Content starts

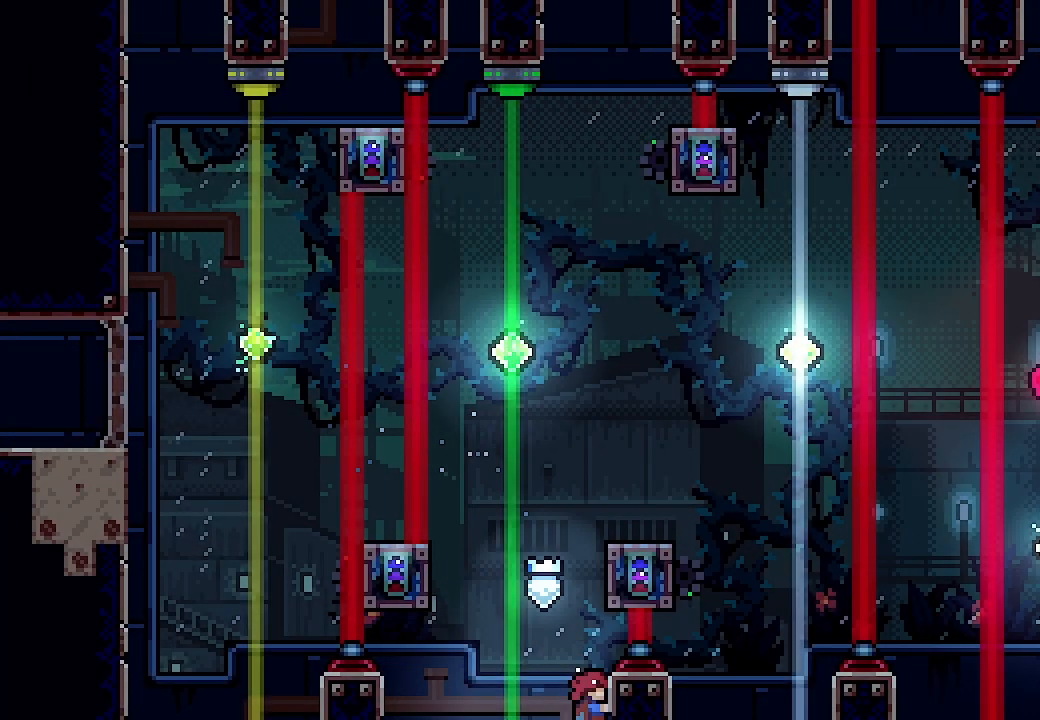
{"buttons": ["L2", "DPAD_UP"], "left_stick": "center", "events": [[133, "DPAD_UP", "down"], [200, "DPAD_UP", "up"], [233, "DPAD_RIGHT", "up"], [400, "DPAD_UP", "down"]]}
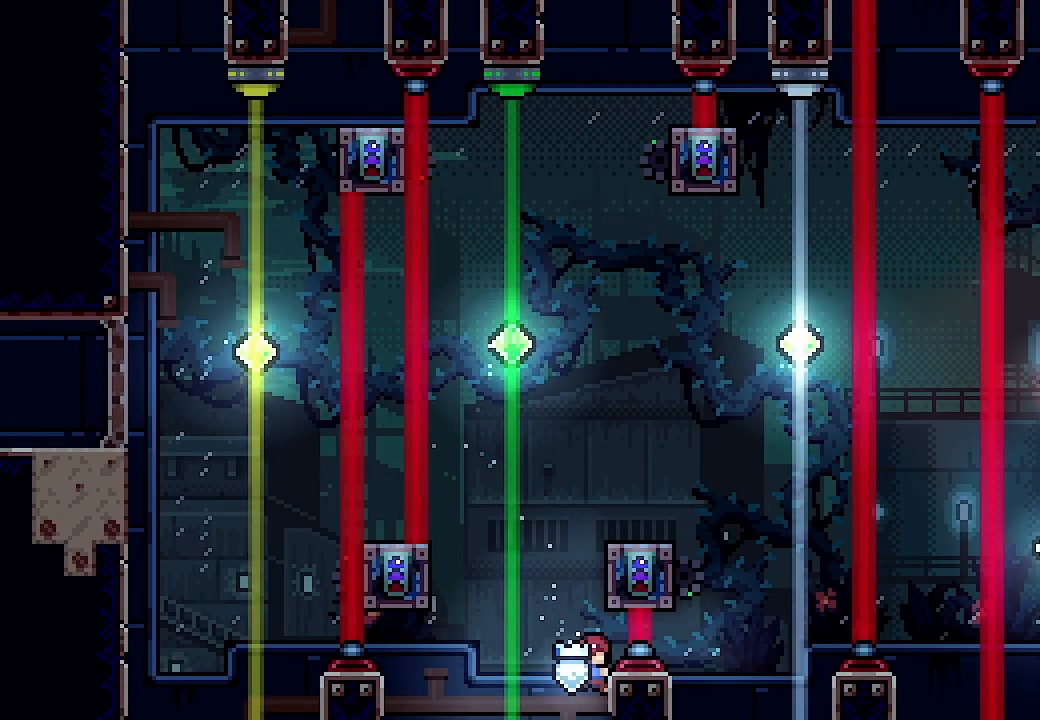
{"buttons": ["L2"], "left_stick": "center", "events": [[33, "DPAD_UP", "up"]]}
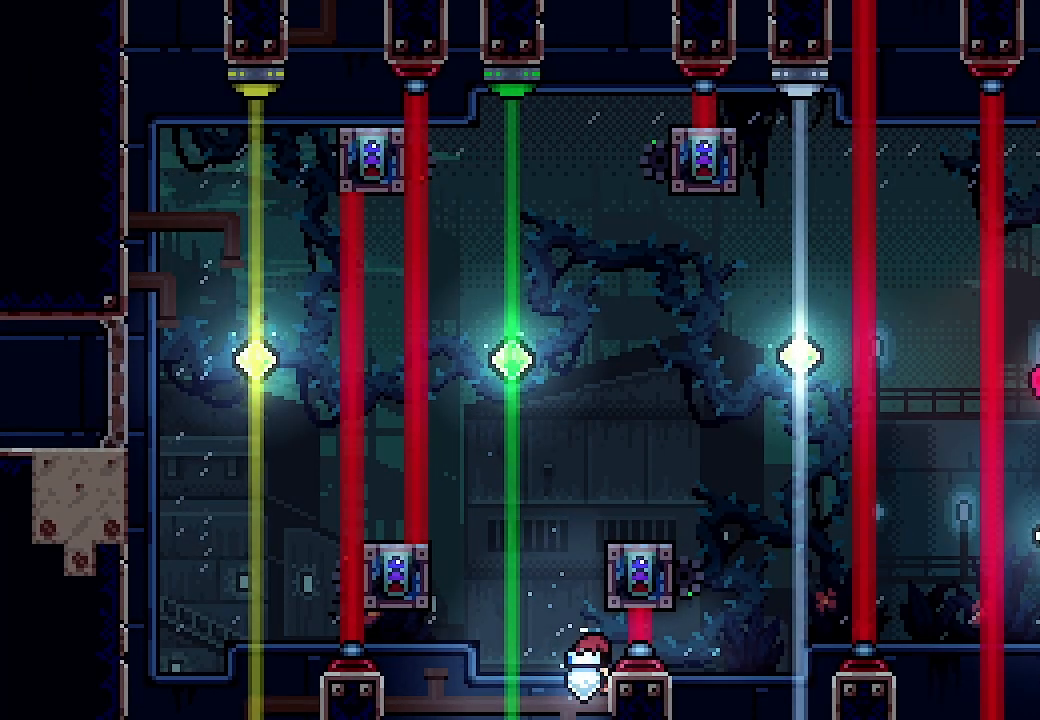
{"buttons": ["A", "L2"], "left_stick": "center", "events": [[300, "A", "down"]]}
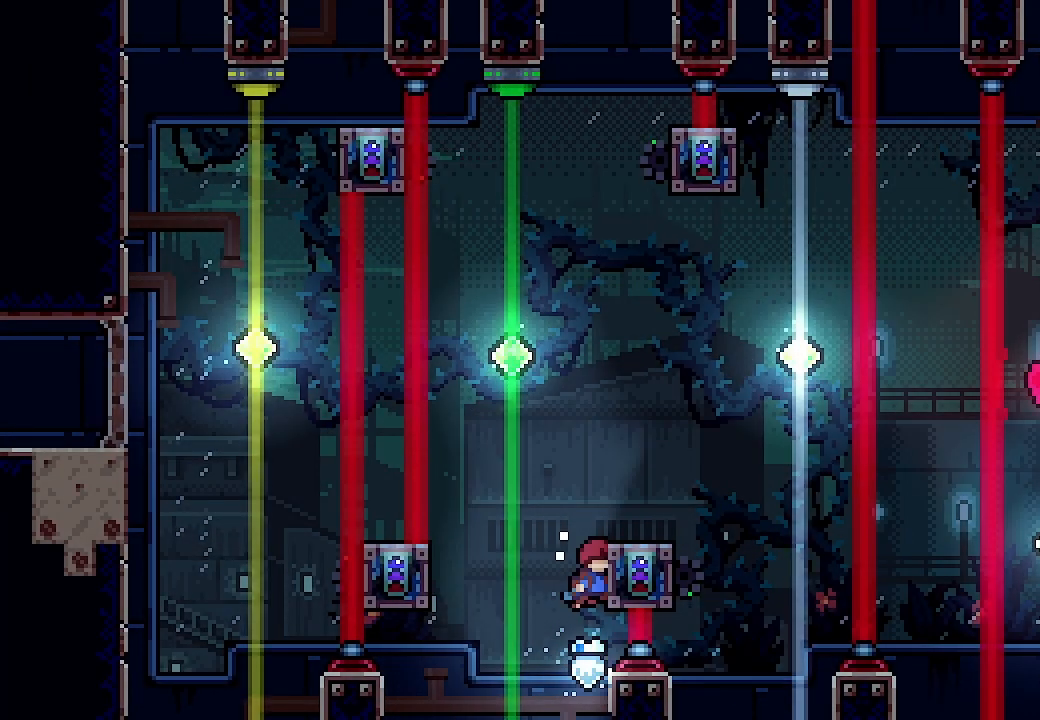
{"buttons": ["A", "L2", "DPAD_RIGHT"], "left_stick": "center", "events": [[33, "A", "up"], [67, "A", "down"], [100, "DPAD_RIGHT", "down"], [233, "A", "up"], [467, "A", "down"]]}
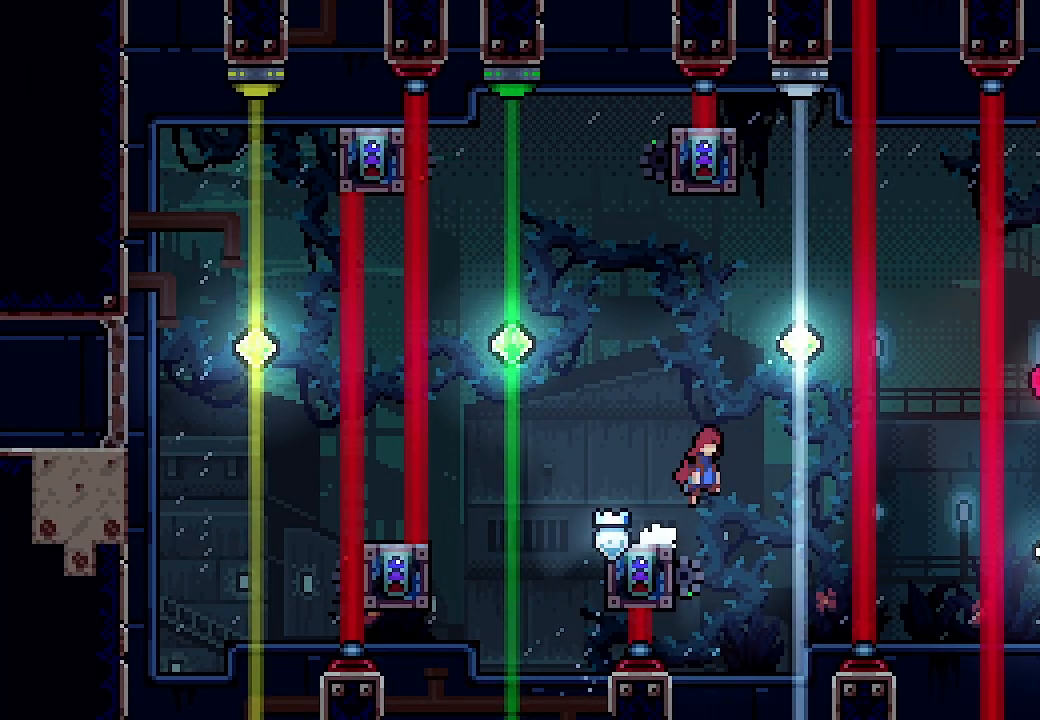
{"buttons": ["A", "L2", "DPAD_UP"], "left_stick": "center", "events": [[267, "DPAD_RIGHT", "up"], [367, "DPAD_UP", "down"]]}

Content ends

- _WHAT THIS TASK INVOLVES_: Print all of the entries word for word. Skip any images they contain.

- _WRITTEN RESPONSE_:
{"buttons": ["L2", "DPAD_UP"], "left_stick": "center", "events": [[133, "DPAD_UP", "down"], [200, "DPAD_UP", "up"], [233, "DPAD_RIGHT", "up"], [400, "DPAD_UP", "down"]]}
{"buttons": ["L2"], "left_stick": "center", "events": [[33, "DPAD_UP", "up"]]}
{"buttons": ["A", "L2"], "left_stick": "center", "events": [[300, "A", "down"]]}
{"buttons": ["A", "L2", "DPAD_RIGHT"], "left_stick": "center", "events": [[33, "A", "up"], [67, "A", "down"], [100, "DPAD_RIGHT", "down"], [233, "A", "up"], [467, "A", "down"]]}
{"buttons": ["A", "L2", "DPAD_UP"], "left_stick": "center", "events": [[267, "DPAD_RIGHT", "up"], [367, "DPAD_UP", "down"]]}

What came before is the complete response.